── Texto em análise
É incontestável que a COP 28, realizada entre novembro e dezembro em Dubai, foi uma das mais polêmicas e contraditórias. Enquanto a conferência de Quioto representou um desafio para a participação dos países na adesão de metas de redução de gases do efeito estufa (GEE), Dubai performou como aquela que teve maior adesão de lobistas das indústrias mais poluentes do mundo, como o petróleo e gás. Txai Suruí, uma das poucas lideranças de povos originários presentes no evento, sintetizou em uma crítica o que ficou marcado nesta COP: “para cada indígena, haviam sete lobistas presentes”.

O Brasil não ficou de fora no jogo das contradições ao ser apontado como uma vanguarda para o desenvolvimento sustentável no sul global, enquanto ao mesmo tempo abria o leilão de novas áreas de exploração de petróleo na Amazônia. Mas mesmo com esses problemas que foram evidenciados na COP, é preciso entender que há uma importante e urgente agenda ambiental sendo construída pelo governo ao longo deste primeiro ano de mandato.

Esse novo conjunto de políticas públicas é apresentado após um longo processo de governos que atuaram contra o meio ambiente. Mesmo os primeiros mandatos do PT avançaram pouco no tema. O que veio depois acabou destruindo o pouco que havia sido feito, levando o país ao status de vergonha internacional, depois de anos protagonizando as agendas do Desenvolvimento Sustentável, como na construção da Agenda 2030, por exemplo, em que o Itamaraty teve um papel fundamental.

Este é o primeiro governo que coloca em sua agenda política a descarbonização e o desmatamento zero. Isso é, realmente, inédito. Na esteira desse movimento, a criação de ministérios como o dos Povos Indígenas é, incontestavelmente, uma vanguarda global. Mas se o país não avançar na agenda de uma economia alinhada a esse movimento, será, mais uma vez, uma agenda perdida.

Não há mais como pensar medidas de desenvolvimento econômico e de sustentabilidade como forças antagônicas, que precisam ser conciliadas. Com a crise climática e os esforços globais para mitigar os problemas derivados dela, o momento é de pensar políticas públicas integradoras que repensem o modelo produtivo industrial que adotamos até aqui. O Desenvolvimento Sustentável representava até então, uma tentativa de conciliação de esforços entre desenvolvimento econômico e preservação ambiental, o Plano de Transição Ecológica (PTE) lançado pelo Governo Federal representa, de fato, uma tentativa de integração e não mais conciliação dessas duas agendas.

O Plano apresentado na COP 28 pelo ministro da Fazenda, Fernando Haddad, é ambicioso, mas necessário. Ao todo, possui mais de cem medidas divididas em seis eixos temáticos, sendo: financiamento sustentável; desenvolvimento tecnológico; bioeconomia; transição energética; economia circular e infraestrutura e adaptação às mudanças climáticas. Com custo estimado entre US$ 130 bilhões e US$ 160 bilhões por ano, o plano possui instrumentos regulatórios, fiscais, financeiros, operacionais e de fiscalização, como a construção do projeto da Taxonomia Sustentável brasileira, a regulação do mercado de carbono e o lançamento de títulos soberanos sustentáveis.
────
── Listagem extraída
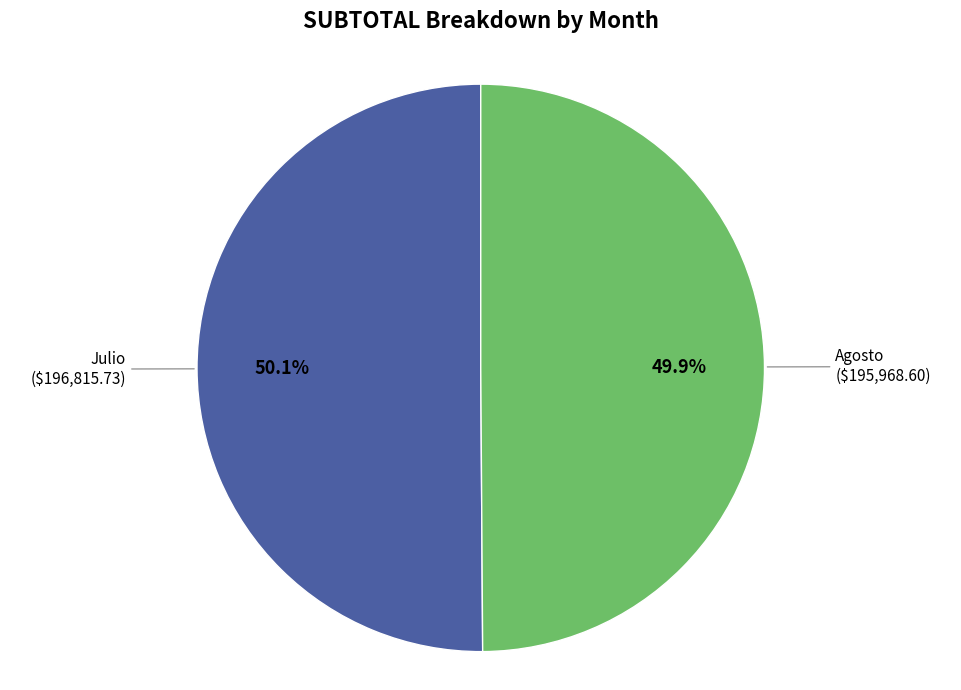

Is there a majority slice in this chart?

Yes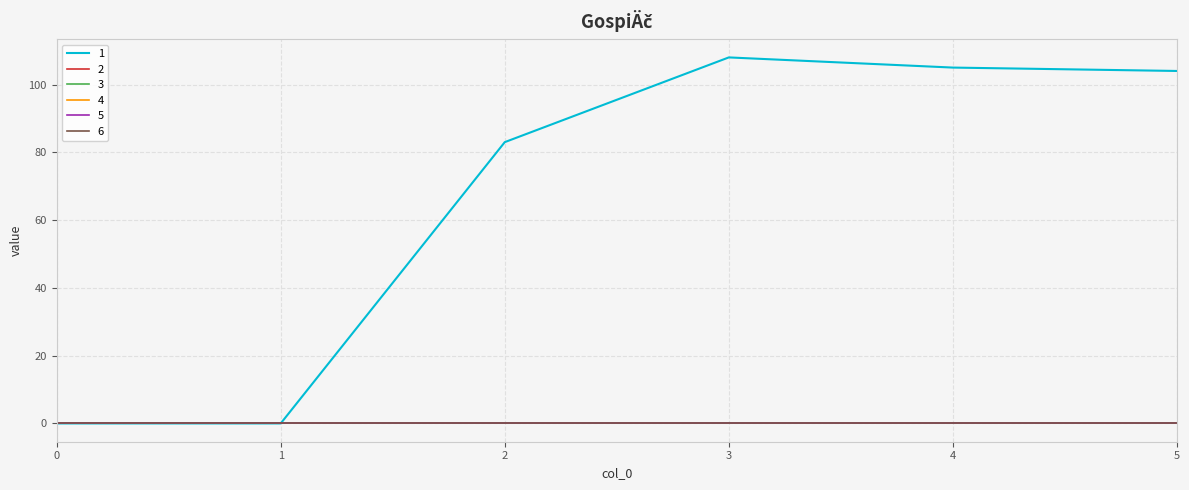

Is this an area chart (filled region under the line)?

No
────
── Listagem extraída
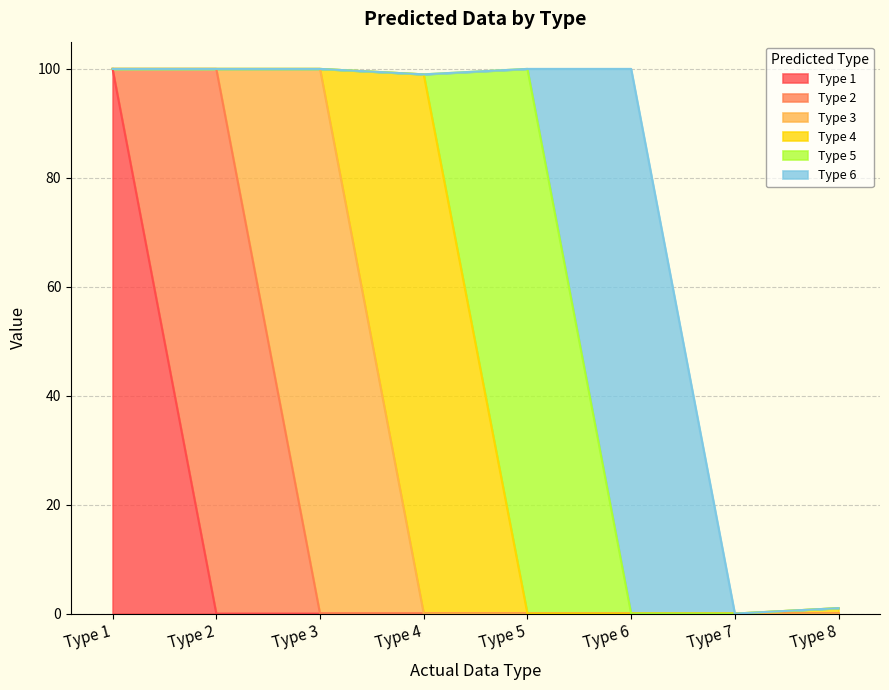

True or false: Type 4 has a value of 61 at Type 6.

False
────
- Requisito -
Verta para o inglês esta frase do texto sobre a COP 28: "Este é o primeiro governo que coloca em sua agenda política a descarbonização e o desmatamento zero." A listagem constitui material à parte, sem relação com o texto.

- Sua solução -
This is the first government to put decarbonization and zero deforestation on its political agenda.